Over 50 years ago the hauliers F Webber & Son expanded their business to include passenger transport with a number of contracts to carry children from Exmoor to school. In 1999 WebberBus was formed, at the time that a second depot was opened in Bridgwater.

In 2005 WebberBus won two contracts from Somerset County Council to operate route 16 from Bridgwater to Langport, and routes 100/101 the Minehead Town Service.

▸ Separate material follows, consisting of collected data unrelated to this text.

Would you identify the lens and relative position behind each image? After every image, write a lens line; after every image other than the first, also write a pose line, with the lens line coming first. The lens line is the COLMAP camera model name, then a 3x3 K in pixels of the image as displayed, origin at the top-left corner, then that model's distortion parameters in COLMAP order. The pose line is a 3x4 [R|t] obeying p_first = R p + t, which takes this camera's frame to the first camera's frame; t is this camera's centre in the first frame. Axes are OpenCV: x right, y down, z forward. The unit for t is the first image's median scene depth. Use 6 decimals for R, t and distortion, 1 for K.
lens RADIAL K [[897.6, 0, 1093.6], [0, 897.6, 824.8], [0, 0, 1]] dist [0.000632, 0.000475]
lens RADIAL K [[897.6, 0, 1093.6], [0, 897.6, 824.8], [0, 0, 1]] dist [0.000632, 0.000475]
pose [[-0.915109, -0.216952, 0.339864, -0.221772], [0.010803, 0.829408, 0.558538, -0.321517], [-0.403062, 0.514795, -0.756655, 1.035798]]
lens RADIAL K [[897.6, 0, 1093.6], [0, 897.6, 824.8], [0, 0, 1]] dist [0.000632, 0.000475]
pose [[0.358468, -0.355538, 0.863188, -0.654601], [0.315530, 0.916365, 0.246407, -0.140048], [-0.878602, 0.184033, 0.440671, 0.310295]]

Their first commercial route commenced in January 2007, route 105 from Minehead to Watchet and Williton.

A new route between Bridgwater and Taunton was launched in February 2008 with two Optare Versas. The route proved so successful that a third vehicle was acquired in January 2009 to operate an extension to Burnham-on-Sea.

In 2009 WebberBus gained two more contracted routes from First Somerset & Avon on the basis of operating better quality vehicles. The company had invested £1.5 million into its bus fleet in the preceding four years.

At the start of 2010, WebberBus won the contracts to operate four routes in Weston-super-Mare from North Somerset Council. In February 2013 North Somerset Council announced that the contracts for these routes would be terminated, due to poor service provision.

In March 2010, WebberBus won the contract to operate the Taunton Flyer Park and Ride service between two car parks at Silk Mills and Taunton Gateway. Eight new Optare Versas were ordered to operate the routes. The seven-year contract began in November 2010.

However, on 17 April 2014, Somerset County Council announced the contract for the Taunton Park & Ride services had been terminated due to complaints of late and missing buses, and that The Buses of Somerset would operate the Park & Ride services in the interim.

On 12 May 2016, WebberBus ceased operations after encountering financial difficulties. Somerset County Council stepped in to arrange replacement operators to cover as much work as possible from the following day.

At the end of May 2016 Somerset County Council made an allegation of financial irregularity to the Avon & Somerset Constabulary, and the Economic Crime Team began an investigation.